The other great frustration is that it has not eliminated insecurity. People regard job stability as part of their standard of living. As corporate layoffs increased, that part has eroded. More workers fear they’ve become “the disposable American,” as Louis Uchitelle puts it in his book by the same name. Galbraith expected the affluent society to be a placid society. Giant corporations would control markets and provide safe jobs; government would regulate business cycles. Underestimated were the disruptive effects of new technologies, globalization and activist shareholders.

Ours is a post-affluent society. Because so much previous suffering and social conflict stemmed from poverty, the advent of widespread affluence suggested utopian possibilities. Up to a point, affluence succeeds. There is much less physical misery than before. People are better off. Unfortunately, affluence also creates new complaints and contradictions.

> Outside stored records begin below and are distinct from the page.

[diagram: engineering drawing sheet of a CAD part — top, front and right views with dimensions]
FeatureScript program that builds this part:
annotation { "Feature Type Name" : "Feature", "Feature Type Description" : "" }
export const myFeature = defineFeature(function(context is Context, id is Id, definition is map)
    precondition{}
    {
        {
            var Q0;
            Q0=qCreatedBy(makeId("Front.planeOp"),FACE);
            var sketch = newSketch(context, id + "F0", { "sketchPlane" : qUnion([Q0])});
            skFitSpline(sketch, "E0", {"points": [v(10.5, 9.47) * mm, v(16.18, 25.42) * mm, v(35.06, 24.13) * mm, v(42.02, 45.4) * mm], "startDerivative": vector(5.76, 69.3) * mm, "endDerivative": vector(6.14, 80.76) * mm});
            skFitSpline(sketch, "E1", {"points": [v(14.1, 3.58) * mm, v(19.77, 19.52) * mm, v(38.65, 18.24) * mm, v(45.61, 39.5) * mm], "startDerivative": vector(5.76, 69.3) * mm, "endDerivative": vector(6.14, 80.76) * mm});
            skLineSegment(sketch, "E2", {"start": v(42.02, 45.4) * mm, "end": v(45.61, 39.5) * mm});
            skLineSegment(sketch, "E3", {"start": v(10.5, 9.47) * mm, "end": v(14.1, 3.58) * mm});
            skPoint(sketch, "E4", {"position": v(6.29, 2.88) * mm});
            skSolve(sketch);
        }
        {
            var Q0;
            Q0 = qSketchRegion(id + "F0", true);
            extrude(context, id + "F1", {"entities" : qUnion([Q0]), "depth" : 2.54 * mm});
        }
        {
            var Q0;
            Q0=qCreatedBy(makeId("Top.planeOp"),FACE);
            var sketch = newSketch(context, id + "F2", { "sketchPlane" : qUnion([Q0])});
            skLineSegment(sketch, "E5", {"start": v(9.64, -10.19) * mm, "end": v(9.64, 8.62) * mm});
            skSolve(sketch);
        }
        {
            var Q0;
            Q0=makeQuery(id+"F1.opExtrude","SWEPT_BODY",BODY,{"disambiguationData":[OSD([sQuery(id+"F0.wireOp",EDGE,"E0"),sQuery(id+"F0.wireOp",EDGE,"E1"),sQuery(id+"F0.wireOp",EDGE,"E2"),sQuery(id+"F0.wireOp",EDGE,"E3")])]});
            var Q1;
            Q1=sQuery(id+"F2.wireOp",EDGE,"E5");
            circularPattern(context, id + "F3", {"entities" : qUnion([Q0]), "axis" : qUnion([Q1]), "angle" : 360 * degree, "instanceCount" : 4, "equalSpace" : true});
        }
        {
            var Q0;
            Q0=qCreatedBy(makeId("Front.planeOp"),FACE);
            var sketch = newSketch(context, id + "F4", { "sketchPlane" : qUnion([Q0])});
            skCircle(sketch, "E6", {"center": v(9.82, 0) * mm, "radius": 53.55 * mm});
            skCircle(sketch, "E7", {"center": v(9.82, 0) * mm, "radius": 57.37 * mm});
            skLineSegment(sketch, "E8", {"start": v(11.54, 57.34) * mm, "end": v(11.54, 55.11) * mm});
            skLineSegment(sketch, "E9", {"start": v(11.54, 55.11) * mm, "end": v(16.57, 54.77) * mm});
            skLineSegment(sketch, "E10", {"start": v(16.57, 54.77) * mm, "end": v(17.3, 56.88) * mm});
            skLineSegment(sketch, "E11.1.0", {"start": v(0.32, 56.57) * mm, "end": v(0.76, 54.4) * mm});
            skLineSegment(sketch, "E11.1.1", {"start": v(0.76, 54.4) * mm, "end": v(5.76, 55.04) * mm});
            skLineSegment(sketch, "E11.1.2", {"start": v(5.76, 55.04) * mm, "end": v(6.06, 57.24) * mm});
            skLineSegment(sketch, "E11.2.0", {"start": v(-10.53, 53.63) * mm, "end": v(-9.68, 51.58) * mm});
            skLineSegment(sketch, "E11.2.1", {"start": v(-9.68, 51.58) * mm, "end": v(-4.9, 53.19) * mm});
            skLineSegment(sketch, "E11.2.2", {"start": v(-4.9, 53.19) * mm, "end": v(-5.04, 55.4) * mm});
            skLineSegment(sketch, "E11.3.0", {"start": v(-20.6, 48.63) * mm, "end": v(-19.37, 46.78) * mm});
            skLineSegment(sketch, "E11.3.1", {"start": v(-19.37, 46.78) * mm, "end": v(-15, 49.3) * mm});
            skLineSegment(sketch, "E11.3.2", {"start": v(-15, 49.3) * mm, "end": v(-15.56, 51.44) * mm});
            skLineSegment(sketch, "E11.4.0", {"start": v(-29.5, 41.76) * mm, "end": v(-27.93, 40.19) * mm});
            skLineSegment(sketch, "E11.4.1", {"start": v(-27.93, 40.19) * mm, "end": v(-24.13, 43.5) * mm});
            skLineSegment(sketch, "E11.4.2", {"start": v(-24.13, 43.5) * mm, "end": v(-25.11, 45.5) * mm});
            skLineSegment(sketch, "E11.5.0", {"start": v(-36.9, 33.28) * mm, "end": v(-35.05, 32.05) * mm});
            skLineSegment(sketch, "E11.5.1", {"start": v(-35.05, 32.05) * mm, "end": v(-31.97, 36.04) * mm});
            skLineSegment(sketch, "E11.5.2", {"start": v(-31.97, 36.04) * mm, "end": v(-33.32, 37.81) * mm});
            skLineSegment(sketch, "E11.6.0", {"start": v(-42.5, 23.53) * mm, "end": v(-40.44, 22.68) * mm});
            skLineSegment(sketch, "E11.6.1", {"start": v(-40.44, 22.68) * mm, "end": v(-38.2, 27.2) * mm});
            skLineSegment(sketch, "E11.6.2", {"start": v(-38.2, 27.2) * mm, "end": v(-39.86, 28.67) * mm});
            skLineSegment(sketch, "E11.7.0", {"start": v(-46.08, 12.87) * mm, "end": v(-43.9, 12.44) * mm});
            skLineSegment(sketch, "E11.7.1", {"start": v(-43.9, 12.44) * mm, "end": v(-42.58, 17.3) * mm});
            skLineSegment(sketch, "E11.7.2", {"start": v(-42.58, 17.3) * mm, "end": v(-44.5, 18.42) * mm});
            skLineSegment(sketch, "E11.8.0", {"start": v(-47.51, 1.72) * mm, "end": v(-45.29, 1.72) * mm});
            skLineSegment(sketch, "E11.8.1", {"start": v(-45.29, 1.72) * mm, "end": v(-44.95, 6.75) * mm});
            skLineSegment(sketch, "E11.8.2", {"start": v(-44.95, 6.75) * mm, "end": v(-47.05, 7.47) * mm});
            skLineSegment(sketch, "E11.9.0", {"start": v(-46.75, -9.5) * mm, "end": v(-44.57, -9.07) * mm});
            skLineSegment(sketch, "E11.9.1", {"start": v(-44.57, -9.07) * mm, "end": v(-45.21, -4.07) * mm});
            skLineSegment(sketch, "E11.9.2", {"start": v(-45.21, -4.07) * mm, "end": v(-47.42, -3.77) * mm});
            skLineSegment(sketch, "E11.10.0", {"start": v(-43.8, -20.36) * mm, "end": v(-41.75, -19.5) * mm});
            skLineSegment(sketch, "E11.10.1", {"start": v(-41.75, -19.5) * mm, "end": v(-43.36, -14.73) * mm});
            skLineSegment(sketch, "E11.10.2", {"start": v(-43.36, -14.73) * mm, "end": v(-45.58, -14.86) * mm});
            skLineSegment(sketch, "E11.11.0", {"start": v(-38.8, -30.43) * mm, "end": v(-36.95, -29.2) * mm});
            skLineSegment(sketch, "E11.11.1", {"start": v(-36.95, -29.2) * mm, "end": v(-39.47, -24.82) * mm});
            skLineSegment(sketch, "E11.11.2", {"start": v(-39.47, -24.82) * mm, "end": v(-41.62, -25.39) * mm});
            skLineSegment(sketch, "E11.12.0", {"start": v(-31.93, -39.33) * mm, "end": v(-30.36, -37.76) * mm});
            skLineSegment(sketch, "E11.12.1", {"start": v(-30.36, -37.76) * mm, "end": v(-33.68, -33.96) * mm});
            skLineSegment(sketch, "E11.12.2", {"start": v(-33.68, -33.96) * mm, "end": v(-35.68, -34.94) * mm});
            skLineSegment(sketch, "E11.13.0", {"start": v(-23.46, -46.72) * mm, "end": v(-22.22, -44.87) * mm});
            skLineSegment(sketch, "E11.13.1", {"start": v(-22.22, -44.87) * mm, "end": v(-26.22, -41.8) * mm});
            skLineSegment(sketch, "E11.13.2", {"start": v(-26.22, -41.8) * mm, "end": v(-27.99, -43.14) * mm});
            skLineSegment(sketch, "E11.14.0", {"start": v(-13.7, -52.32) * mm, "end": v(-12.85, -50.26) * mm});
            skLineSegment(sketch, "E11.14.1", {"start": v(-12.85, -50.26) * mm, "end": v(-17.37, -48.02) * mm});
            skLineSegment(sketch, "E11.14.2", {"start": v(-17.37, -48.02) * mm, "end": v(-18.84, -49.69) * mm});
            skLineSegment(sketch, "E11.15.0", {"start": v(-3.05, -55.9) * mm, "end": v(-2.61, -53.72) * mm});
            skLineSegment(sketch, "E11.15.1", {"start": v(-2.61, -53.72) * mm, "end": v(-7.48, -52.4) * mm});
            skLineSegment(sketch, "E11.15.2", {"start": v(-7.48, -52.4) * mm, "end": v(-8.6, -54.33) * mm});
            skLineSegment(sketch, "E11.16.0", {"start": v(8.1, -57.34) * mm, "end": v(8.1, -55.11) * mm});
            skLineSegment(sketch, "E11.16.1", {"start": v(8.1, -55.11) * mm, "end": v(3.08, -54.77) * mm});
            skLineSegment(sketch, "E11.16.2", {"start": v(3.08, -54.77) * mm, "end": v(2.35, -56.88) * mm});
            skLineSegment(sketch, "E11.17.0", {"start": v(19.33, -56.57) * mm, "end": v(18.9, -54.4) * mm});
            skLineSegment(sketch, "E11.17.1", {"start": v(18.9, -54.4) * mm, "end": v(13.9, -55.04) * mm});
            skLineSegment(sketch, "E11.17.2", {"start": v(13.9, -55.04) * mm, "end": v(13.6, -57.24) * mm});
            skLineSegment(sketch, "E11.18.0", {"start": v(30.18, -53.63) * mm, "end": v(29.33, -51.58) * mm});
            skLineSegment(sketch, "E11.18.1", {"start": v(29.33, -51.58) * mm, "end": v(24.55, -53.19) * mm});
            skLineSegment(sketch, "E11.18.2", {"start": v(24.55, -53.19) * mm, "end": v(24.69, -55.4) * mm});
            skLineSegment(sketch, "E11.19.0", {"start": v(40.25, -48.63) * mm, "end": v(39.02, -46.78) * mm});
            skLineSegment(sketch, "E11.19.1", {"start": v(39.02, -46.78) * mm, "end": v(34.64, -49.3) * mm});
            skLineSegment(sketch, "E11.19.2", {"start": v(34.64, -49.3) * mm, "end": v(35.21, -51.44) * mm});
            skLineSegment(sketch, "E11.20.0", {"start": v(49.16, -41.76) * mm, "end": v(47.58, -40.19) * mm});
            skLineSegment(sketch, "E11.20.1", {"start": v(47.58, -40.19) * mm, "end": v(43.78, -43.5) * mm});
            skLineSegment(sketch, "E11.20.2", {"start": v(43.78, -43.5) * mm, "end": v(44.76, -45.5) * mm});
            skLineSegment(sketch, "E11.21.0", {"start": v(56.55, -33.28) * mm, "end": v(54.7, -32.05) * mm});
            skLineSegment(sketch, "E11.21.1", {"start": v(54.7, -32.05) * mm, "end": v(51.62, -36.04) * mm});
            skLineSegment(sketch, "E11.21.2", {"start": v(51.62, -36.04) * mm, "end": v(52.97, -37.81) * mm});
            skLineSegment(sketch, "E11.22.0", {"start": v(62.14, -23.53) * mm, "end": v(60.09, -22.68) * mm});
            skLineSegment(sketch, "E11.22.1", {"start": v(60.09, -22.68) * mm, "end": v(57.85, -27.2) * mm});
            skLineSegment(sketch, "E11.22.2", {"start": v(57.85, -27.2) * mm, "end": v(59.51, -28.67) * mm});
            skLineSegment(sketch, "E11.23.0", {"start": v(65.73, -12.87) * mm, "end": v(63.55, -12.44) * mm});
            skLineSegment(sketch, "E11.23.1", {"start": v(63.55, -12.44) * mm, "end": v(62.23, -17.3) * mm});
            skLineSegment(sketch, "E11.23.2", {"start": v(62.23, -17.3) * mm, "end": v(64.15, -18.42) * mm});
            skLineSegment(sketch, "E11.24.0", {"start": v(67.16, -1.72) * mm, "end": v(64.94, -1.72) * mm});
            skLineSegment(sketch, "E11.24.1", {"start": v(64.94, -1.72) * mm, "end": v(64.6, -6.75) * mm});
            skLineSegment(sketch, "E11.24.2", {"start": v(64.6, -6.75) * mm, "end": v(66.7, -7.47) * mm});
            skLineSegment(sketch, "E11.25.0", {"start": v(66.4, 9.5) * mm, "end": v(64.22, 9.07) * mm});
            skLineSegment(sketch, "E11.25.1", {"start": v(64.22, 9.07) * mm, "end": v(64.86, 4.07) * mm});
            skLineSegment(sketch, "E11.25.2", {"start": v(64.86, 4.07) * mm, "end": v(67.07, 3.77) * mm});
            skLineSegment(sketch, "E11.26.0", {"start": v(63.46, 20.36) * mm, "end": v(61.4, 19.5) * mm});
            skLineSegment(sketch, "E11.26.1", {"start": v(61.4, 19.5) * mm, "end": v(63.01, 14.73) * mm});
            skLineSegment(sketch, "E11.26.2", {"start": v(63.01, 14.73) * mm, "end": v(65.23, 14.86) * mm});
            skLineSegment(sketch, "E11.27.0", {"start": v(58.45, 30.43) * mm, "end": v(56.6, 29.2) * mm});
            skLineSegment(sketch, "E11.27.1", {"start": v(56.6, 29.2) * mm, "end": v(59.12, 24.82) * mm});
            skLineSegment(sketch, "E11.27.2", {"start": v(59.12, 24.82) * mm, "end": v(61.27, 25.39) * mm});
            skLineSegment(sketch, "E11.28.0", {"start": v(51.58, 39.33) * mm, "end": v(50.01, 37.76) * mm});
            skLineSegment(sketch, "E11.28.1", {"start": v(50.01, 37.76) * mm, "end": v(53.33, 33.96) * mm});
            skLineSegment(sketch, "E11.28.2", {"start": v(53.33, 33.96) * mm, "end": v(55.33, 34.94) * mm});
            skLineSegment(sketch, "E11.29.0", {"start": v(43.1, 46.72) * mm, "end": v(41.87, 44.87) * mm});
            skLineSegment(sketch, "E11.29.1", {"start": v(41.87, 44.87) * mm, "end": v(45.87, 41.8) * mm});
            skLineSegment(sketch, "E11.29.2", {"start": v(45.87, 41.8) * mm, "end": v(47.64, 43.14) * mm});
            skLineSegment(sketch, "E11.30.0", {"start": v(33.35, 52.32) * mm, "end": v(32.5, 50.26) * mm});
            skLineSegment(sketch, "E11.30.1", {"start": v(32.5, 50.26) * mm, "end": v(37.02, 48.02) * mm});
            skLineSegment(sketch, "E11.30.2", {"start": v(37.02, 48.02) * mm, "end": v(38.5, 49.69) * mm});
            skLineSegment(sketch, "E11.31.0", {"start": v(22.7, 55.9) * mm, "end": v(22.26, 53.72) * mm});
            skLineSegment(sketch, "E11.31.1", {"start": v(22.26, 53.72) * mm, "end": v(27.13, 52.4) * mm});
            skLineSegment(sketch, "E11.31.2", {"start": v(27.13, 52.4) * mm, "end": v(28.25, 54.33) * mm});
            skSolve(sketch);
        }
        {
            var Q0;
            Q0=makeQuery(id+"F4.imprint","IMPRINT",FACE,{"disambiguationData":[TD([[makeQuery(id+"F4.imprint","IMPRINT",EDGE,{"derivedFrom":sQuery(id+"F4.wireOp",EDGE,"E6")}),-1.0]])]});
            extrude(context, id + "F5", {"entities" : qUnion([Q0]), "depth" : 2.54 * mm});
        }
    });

Advanced societies need economic growth to satisfy the multiplying wants – public and private – of their citizens. The social order depends on it. But the quest for growth unleashes new anxieties and economic conflicts that disturb the social order. Affluence liberates the individual, promising that everyone can choose a “unique way to self-fulfillment,” writes historian Avner Offer. But the promise is so extravagant that it preordains many disappointments and sometimes inspires choices that have anti-social consequences, including family breakdown and obesity. Statistical indicators of happiness, Offer notes, have not risen with incomes.

Should we be surprised? Not really. We’ve simply reaffirmed an old truth: the pursuit of affluence does not always end with bliss.